> PASSAGE TO READ:
============
# White Mtn Bike Shoes, Styling vs. Practical?



## Mojo Man (Sep 1, 2007)

I'm buying a new pair of shoes, how ridicules is it going with white?

My current pair is black, but the white is so sweet, I’m just not so sure how it would be trying to keep them looking clean. 

They may wear out sooner from the increased amount of hose washings?

Please make up my mind for me.

Sidi Spider; Black vs. White


Mojo


----------



## Stumpjumpy (Sep 7, 2011)

IMHO, nothing gets dirtier than MTB shoes. For this reason, I have always used black mtb shoes (Lake spd bike Sandals are actually my "go to" mtb footwear, conditions/ambient temp permitting). Black also goes with everything. IMHO, black also looks better - but that's subjective. 

My local trail has about 4 water crossings per loop, plenty of magnetic dust in the warm months and clingy mud in the winter. Even if I never dab, the shoes look like hell after a singe ride. Even after I wash them, they look soiled, albeit MUCH better. 

Can't imagine rockin white shoes. 
But the key for me would be how easily do they clean-up. If they remain beige/tan/brown with skid marks, then no way. If they get back to semi-white w/ a simple rinse/wipe down, then MAYBE.

Just recently bought some Giro Privateers in black (although the white do look very cool).


----------



## D93 (Oct 19, 2011)

Stumpjumpy said:


> IMHO, nothing gets dirtier than MTB shoes. For this reason, I have always used black mtb shoes (Lake spd bike Sandals are actually my "go to" mtb footwear, conditions/ambient temp permitting). Black also goes with everything. IMHO, black also looks better - but that's subjective.
> 
> My local trail has about 4 water crossings per loop, plenty of magnetic dust in the warm months and clingy mud in the winter. Even if I never dab, the shoes look like hell after a singe ride. Even after I wash them, they look soiled, albeit MUCH better.
> 
> ...


Have you thought of maybe doing a full fashion write up?


----------



## Stumpjumpy (Sep 7, 2011)

D93 said:


> Have you thought of maybe doing a full fashion write up?


No. I don't know what "a full fashion write up" is.

Are you searching for fashion content?


----------



## D93 (Oct 19, 2011)
============
> COMPLETE THE FOLLOWING:
1: Answer these about the forum thread on bike shoe colors:
(a) Which shoe model is Mojo Man deciding on, black or white?
(b) About how many water crossings does Stumpjumpy's local trail have per loop?
(c) What shoes did Stumpjumpy recently buy, and in which color?
2: Does each statement agree with the forum thread on bike shoe colors? Answer yes or no and quote the deciding words.
(a) Mojo Man's current pair of shoes is white.
(b) When conditions allow, Stumpjumpy's usual mountain bike footwear is sandals.
(c) Stumpjumpy understands what D93 means by a full fashion write up.
3: Could you extend the forum thread on white versus black bike shoes from the point where it stops?
These entries come from a separate source.

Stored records
============
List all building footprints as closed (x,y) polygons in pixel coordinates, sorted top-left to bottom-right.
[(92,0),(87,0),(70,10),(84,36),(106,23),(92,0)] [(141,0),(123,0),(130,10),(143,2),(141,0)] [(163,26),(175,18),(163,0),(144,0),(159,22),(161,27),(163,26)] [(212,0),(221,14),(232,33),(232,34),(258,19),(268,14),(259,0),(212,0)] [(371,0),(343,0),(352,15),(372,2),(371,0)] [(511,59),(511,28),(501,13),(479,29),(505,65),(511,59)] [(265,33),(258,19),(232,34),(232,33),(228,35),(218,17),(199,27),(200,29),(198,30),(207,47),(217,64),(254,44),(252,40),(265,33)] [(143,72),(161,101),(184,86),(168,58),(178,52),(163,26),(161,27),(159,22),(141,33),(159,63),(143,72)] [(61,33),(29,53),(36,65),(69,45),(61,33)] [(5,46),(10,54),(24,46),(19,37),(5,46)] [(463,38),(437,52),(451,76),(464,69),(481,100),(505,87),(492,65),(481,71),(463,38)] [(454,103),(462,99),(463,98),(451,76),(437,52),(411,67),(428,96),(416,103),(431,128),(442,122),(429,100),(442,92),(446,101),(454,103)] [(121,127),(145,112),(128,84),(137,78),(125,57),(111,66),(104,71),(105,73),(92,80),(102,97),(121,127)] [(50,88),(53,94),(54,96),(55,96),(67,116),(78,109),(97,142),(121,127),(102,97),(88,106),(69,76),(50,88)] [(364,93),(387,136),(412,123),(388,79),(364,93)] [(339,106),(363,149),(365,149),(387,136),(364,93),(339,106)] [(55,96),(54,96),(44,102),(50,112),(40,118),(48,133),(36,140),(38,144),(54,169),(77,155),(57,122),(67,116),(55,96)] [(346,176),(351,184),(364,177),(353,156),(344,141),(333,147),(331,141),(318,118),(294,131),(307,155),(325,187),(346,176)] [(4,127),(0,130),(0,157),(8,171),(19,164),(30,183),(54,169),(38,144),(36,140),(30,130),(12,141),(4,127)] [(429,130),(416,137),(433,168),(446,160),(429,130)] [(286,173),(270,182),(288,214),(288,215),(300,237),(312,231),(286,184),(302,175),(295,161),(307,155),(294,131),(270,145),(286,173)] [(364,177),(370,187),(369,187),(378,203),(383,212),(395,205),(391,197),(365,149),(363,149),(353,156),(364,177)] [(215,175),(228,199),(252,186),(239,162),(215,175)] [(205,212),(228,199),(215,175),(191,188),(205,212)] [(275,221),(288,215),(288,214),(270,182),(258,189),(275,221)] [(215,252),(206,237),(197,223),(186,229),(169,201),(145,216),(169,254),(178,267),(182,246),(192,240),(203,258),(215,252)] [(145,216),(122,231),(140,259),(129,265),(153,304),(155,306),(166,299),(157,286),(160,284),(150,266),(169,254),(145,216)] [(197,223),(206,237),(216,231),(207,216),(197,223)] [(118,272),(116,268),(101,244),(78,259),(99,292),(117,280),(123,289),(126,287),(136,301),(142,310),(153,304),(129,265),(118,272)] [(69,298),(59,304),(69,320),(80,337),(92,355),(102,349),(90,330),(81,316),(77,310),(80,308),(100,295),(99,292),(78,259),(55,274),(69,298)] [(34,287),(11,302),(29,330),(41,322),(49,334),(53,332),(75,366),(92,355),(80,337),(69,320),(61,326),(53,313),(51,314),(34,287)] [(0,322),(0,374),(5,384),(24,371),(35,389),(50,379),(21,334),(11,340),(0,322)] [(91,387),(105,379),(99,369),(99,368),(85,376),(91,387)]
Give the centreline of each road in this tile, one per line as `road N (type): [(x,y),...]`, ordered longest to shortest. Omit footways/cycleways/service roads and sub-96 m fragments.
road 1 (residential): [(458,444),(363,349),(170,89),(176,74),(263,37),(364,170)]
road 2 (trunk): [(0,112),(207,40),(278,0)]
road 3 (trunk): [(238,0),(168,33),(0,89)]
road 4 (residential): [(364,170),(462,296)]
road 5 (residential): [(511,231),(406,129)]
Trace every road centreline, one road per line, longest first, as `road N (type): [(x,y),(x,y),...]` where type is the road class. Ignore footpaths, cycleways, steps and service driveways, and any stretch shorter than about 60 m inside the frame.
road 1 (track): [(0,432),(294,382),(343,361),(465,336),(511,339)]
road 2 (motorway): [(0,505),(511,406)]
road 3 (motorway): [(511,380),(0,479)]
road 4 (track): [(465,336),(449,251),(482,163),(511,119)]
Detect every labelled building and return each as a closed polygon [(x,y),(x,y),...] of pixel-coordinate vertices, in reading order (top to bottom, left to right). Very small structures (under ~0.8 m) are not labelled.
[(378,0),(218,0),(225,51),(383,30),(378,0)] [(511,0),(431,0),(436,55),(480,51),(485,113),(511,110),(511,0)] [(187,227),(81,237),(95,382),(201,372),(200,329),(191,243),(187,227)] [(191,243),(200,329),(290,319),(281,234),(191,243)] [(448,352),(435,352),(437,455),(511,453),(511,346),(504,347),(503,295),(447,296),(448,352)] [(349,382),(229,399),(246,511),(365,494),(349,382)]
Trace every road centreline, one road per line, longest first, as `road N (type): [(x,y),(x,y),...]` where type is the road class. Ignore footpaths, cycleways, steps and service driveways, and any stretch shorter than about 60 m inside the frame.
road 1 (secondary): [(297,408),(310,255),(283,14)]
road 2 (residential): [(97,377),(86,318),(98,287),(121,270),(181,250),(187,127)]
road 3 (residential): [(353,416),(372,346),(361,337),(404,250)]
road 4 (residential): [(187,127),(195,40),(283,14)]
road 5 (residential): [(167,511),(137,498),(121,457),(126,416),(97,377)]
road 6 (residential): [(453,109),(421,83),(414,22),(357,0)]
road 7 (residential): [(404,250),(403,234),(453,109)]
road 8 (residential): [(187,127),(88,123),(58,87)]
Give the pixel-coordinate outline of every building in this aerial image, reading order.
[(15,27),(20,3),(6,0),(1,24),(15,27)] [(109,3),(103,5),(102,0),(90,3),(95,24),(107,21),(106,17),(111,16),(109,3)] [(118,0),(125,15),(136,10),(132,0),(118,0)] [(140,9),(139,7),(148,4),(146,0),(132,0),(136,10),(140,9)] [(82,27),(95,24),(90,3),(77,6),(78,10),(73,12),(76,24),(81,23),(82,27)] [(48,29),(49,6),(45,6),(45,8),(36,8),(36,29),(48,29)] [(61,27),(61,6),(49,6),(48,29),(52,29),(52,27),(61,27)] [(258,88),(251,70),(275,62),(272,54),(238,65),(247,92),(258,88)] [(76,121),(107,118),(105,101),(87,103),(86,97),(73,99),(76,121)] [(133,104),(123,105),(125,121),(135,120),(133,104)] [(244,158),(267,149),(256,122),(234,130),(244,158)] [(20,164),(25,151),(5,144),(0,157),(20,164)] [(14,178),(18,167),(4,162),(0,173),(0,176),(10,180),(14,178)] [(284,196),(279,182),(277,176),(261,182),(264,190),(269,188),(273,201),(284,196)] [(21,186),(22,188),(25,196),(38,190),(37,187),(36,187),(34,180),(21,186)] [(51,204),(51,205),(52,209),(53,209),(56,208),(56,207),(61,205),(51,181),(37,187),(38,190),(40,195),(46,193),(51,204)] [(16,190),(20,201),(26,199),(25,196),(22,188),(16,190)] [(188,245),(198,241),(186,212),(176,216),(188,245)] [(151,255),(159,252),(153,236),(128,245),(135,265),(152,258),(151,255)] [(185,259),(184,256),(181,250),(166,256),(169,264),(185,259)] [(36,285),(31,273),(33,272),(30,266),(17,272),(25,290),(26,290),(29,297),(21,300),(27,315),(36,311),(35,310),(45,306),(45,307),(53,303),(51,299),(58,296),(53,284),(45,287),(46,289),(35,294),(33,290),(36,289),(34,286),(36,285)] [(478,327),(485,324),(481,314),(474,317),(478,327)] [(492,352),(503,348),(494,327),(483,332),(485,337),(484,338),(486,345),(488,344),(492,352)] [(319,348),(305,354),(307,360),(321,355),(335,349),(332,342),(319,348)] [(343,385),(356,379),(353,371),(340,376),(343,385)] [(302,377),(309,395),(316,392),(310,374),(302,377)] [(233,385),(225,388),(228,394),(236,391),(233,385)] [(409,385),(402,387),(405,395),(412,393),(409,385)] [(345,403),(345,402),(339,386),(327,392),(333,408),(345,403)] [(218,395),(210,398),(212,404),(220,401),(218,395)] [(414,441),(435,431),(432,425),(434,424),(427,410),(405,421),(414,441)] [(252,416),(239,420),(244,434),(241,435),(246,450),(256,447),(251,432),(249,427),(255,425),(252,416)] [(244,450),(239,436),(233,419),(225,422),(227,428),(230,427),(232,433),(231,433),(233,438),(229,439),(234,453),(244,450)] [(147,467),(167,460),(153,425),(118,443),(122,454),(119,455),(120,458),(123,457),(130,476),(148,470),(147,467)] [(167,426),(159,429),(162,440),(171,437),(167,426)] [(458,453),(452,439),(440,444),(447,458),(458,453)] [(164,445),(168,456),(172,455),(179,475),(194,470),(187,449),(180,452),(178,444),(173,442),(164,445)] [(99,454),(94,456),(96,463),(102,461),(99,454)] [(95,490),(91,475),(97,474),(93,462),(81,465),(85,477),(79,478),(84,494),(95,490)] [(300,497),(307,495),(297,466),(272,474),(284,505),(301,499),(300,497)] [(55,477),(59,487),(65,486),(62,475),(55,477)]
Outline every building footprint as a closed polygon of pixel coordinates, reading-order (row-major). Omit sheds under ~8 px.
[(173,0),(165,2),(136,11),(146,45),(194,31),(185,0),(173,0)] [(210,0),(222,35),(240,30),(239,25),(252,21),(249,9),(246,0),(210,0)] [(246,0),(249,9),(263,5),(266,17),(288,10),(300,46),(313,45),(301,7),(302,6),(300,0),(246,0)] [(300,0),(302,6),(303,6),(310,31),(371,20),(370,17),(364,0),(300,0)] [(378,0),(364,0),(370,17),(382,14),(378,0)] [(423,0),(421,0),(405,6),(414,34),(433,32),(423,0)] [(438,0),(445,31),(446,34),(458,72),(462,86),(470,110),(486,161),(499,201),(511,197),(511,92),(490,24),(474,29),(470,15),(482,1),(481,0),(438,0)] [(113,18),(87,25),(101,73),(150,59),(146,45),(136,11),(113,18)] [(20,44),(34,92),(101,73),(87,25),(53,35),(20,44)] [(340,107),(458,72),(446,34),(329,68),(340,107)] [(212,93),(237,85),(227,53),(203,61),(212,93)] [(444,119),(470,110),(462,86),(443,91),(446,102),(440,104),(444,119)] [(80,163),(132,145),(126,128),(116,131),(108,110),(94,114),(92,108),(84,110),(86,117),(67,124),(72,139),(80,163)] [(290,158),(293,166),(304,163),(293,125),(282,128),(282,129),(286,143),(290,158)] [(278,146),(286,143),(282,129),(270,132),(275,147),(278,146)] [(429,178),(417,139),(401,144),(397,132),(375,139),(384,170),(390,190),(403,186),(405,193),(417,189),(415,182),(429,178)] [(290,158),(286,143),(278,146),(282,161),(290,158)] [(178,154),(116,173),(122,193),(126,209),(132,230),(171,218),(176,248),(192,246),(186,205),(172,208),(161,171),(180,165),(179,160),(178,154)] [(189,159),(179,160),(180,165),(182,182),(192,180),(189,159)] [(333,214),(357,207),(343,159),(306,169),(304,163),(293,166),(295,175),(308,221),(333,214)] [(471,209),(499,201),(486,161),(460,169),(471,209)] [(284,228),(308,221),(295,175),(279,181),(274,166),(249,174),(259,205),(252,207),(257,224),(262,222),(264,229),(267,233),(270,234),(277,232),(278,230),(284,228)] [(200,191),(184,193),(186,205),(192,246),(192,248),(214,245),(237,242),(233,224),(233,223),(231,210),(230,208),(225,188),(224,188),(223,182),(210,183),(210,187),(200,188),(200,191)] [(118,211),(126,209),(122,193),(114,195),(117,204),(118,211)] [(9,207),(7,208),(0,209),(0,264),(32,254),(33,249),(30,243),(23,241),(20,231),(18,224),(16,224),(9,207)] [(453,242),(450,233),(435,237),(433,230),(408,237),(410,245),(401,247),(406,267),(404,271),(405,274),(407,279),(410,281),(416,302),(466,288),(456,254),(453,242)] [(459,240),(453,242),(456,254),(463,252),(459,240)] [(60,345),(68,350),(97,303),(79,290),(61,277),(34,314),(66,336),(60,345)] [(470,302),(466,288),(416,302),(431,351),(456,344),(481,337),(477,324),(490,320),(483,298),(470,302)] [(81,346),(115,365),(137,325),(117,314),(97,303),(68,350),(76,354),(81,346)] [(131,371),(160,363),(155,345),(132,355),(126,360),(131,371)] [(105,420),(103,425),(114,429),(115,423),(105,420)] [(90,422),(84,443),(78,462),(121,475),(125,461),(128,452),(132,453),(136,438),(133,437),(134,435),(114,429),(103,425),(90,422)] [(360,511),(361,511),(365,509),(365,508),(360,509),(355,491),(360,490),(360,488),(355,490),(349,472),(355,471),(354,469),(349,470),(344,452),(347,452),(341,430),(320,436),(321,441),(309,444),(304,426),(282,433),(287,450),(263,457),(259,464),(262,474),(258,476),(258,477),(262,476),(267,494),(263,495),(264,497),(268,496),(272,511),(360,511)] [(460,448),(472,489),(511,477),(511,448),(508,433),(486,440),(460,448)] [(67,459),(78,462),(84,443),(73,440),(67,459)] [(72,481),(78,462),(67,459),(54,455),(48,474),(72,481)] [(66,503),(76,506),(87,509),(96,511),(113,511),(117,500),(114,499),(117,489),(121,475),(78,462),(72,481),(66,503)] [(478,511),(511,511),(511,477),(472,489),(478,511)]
============
> TASK-BY-TASK RESULTS:
1:
(a) The Sidi Spider.
(b) About 4.
(c) Giro Privateers, in black.

2:
(a) No: "My current pair is black"
(b) Yes: "Lake spd bike Sandals are actually my "go to" mtb footwear, conditions/ambient temp permitting"
(c) No: "I don't know what "a full fashion write up" is."

3:
Stumpjumpy said:


> No. I don't know what "a full fashion write up" is.
> 
> Are you searching for fashion content?


Not anymore, now that you've set me straight that black goes with everything.

What are your thoughts on wearing white mtb shoes after labor day?


----------



## Stumpjumpy (Sep 7, 2011)

D93 said:


> Not anymore, now that you've set me straight that black goes with everything.


Well I'm glad you got your fashion fix for the day and that I was able to "set you straight".:thumbsup:

I actually like white in a MTB context and wear a lot of it (feels like my body runs cooler in it), just not white shoes. I also rock white grips/seat. Like I said, if the white cleans-up quickly/easily, then "yes", if it stays dingy/brown, then "no". Ya see, white goes well w/ everything, too . . . but dingy white/brown not so much.

Stay thirsty my friend . . .


----------



## XJaredX (Apr 17, 2006)

You know, the other day I saw a dude riding in white shoes, white jersey, and white gloves, and white helmet, and I thought it made him kind of look like a ******.


----------



## Stumpjumpy (Sep 7, 2011)

XJaredX said:


> You know, the other day I saw a dude riding in white shoes, white jersey, and white gloves, and white helmet, and I thought it made him kind of look like a ******.


Yes, the monochrome look is tough to pull off in any color other than black and even then is a bit too funeral director/lord vaderish.


----------



## NismoGriff (May 15, 2011)

Stumpjumpy said:


> Yes, the monochrome look is tough to pull off in any color other than black and even then is a bit too funeral director/lord vaderish.


Yea, but Lord Vader is a rodie....


----------



## Stumpjumpy (Sep 7, 2011)

LOL
Imagine seeing that going down the road, cape flying, etc. - hilarious.


----------



## zozek281 (Jul 13, 2011)

I got some white 5 ten's for my DH bike and they really don't get as dirty as you think they would. Just a bit dusty, but I am from cali so not a lot of mudd around here. just my 2cents


----------



## shiggy (Dec 19, 1998)

Mojo Man said:


> I'm buying a new pair of shoes, how ridicules is it going with white?
> 
> My current pair is black, but the white is so sweet, I'm just not so sure how it would be trying to keep them looking clean.
> 
> ...


Keeping mtb shoes looking clean is impractical, no mater what the color.


----------



## merijn101 (Nov 17, 2007)

Fashion over function any day! 

But for real: MojoMan should you not change to MetroMan if you are concerned with this ;-) Or become Italian: they seem to keep their all white riding outfits crisp as a mofo. 

Get the shoes. Clean if needed or not bother and have the all new dirt-look.


----------



## 83stumpjumper (Feb 14, 2011)

It would be cool if one of the shoe companies did them in camouflage. An all camo riding outfit would look pretty cool in a wooded trail.


----------



## mimi1885 (Aug 12, 2006)

I have 2 pairs of white mountain bike shoes, it's impossible to keep in a new bright white condition but it's just about the same as any other color to keep clean. Even an off white shoes still look white. Same goes with white grips I like them but it's not going to stay bleach white but I can accept that.


----------



## Trail Addict (Nov 20, 2011)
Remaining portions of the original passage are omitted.